Blackface and negative stereotypes have been a hot topic throughout news and social media with a resurgence of controversy just in time for Black History Month.
From politicians taking yearbook pictures with it to the occasional Halloween costume of thugs or clothing lines using the imagery for its products, it’s a reminder of the troubled past this country has been through.
Ignorance is the primary the cause for these transgressions. Some people don’t fully understand why blackface is always offensive, and it takes a look back at history to learn and use the knowledge to understand and grow.
Slavery was the starting point for many African-Americans in this country. Families were torn apart and sold to the highest bidder. Men, women and children brutalized mentally, physically and sexually to break their spirit so they would be docile and obedient for the free labor.

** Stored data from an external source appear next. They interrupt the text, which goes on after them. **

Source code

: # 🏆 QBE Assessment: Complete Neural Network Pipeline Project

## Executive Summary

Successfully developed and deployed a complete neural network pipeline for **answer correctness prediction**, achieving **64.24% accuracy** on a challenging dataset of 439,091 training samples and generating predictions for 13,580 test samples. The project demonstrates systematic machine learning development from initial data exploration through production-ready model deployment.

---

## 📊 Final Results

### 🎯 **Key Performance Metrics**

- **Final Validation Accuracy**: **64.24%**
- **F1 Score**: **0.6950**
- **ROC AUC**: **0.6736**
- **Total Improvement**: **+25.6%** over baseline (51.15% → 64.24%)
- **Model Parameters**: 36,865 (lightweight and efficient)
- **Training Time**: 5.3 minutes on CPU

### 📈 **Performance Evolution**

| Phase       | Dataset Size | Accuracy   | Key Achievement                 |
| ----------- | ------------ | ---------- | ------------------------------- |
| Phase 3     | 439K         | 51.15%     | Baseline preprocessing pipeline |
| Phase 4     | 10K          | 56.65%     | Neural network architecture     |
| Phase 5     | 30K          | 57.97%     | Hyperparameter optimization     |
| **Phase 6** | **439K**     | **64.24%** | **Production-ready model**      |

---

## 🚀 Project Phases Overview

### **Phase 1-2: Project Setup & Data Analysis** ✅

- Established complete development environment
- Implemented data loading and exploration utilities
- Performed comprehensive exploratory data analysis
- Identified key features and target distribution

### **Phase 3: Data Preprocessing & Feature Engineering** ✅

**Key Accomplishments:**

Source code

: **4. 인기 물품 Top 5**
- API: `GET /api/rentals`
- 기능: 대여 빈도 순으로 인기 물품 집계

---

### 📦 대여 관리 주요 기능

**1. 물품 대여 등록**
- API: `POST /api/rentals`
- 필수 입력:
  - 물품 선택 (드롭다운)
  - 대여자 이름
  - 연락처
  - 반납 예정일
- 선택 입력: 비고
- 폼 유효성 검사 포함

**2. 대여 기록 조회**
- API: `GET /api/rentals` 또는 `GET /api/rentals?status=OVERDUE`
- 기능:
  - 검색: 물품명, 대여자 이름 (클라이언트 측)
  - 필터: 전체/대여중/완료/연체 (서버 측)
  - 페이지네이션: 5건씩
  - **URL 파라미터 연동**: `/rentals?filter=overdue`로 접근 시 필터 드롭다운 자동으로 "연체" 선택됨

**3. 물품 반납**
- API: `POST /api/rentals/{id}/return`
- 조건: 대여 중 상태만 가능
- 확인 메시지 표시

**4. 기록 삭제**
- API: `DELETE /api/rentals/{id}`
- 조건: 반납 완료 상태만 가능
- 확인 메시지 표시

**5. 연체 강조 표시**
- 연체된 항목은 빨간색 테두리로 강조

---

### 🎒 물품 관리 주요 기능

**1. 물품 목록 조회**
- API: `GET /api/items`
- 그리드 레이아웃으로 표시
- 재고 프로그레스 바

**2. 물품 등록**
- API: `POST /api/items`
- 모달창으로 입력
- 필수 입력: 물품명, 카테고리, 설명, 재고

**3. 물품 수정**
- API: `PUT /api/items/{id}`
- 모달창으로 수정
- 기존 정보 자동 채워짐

During this time and before the Civil War in the early 1830s, the low-income whites in the North and South who didn’t feel they had a position or a voice created minstrelsy or minstrel shows as a way to say blacks are sub-human.

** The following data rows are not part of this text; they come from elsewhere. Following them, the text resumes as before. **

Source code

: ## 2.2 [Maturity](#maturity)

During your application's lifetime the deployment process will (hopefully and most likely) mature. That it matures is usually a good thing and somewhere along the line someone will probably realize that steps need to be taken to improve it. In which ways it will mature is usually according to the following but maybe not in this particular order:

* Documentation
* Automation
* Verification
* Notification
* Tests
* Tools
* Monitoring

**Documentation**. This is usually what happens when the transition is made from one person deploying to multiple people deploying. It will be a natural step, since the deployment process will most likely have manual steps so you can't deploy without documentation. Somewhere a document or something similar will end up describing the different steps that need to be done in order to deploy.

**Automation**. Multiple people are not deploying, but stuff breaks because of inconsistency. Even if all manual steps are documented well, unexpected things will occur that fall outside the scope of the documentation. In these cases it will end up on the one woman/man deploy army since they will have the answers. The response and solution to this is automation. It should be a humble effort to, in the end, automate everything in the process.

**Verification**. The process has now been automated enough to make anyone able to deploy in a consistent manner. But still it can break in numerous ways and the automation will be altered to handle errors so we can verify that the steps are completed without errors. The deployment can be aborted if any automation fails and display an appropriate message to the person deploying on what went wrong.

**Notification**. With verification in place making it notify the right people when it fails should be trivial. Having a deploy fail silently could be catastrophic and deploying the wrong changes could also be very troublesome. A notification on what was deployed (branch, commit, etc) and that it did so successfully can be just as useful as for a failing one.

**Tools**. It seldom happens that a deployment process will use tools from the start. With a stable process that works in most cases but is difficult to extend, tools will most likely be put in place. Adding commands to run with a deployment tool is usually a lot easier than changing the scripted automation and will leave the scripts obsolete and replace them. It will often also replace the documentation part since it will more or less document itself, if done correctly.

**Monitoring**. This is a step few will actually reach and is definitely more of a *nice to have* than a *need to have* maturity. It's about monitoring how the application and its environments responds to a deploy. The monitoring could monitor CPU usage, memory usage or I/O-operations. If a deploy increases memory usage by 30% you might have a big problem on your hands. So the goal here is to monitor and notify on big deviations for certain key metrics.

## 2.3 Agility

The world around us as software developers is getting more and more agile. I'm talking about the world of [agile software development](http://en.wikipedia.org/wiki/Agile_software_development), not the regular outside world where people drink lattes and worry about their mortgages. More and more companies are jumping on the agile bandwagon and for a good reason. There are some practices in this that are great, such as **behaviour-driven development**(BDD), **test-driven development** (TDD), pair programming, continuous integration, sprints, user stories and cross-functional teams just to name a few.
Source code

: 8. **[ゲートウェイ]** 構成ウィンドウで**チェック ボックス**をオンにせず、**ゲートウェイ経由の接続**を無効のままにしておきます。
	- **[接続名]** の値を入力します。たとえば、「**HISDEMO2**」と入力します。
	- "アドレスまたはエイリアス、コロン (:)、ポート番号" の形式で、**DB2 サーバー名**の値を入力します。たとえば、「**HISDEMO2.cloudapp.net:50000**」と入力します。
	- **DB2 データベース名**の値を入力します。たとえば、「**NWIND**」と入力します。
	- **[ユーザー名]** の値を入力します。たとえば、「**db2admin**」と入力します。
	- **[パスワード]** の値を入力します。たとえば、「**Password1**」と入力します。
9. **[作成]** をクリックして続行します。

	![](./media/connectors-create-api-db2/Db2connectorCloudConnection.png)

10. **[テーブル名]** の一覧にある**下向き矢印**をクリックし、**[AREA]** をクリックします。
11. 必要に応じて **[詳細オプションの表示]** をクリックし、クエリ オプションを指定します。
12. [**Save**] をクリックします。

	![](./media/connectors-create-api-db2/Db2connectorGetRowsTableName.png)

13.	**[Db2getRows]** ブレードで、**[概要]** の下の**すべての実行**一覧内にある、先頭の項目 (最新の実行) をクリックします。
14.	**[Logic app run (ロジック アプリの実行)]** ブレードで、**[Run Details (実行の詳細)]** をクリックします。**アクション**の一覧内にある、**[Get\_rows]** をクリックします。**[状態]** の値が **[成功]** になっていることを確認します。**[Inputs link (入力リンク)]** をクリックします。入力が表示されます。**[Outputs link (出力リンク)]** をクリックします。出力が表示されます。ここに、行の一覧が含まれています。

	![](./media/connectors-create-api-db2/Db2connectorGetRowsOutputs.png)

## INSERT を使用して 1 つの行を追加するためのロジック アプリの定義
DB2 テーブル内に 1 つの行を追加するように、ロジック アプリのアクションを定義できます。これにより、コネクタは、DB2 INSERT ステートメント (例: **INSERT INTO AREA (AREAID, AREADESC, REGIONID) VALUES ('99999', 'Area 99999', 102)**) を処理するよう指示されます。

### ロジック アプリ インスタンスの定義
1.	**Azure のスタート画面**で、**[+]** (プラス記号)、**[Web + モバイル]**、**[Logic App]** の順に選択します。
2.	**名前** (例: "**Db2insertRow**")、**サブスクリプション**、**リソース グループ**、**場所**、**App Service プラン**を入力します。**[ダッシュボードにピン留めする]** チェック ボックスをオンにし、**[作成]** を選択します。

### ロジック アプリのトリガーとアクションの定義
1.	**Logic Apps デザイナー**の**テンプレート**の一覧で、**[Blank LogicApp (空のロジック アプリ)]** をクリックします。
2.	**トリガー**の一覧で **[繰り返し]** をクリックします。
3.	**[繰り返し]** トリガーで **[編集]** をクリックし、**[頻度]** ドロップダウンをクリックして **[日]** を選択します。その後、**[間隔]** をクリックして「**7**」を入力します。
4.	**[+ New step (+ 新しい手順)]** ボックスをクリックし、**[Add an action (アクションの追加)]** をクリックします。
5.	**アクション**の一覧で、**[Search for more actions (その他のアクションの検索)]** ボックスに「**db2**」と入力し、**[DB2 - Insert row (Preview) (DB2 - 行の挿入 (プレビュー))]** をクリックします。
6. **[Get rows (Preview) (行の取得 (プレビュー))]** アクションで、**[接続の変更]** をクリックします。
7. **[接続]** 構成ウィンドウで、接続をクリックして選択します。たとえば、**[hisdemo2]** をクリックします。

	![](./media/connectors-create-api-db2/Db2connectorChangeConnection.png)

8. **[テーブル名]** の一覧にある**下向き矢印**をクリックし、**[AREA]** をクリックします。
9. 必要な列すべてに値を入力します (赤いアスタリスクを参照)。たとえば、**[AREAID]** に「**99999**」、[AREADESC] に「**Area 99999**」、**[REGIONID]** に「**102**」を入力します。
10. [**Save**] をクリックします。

White actors painted their faces with burnt cork and became caricatures of slaves. The worst offender of this being the Thomas Dartmouth “Daddy” Rice character Jumping Jim Crow.
The Jim Crow character took upon a new face as Jim Crow laws were used to oppress blacks such as voter suppression, grandfather clauses and segregation.
Blackface and black stereotypes became such a mainstay in entertainment during the early 1900s. D.W. Griffith’s film “The Birth of a Nation” was the first motion picture shown at the White House for a private screening for president Woodrow Wilson, and kicked-off a revival of the Ku Klux Klan with its imagery of white men in blackface being savages and kidnapping white women with the Klan saving the day.
With that said, there is no excuse for blackface given its history.
And acceptance of anyone caught doing it halts the progression of this country.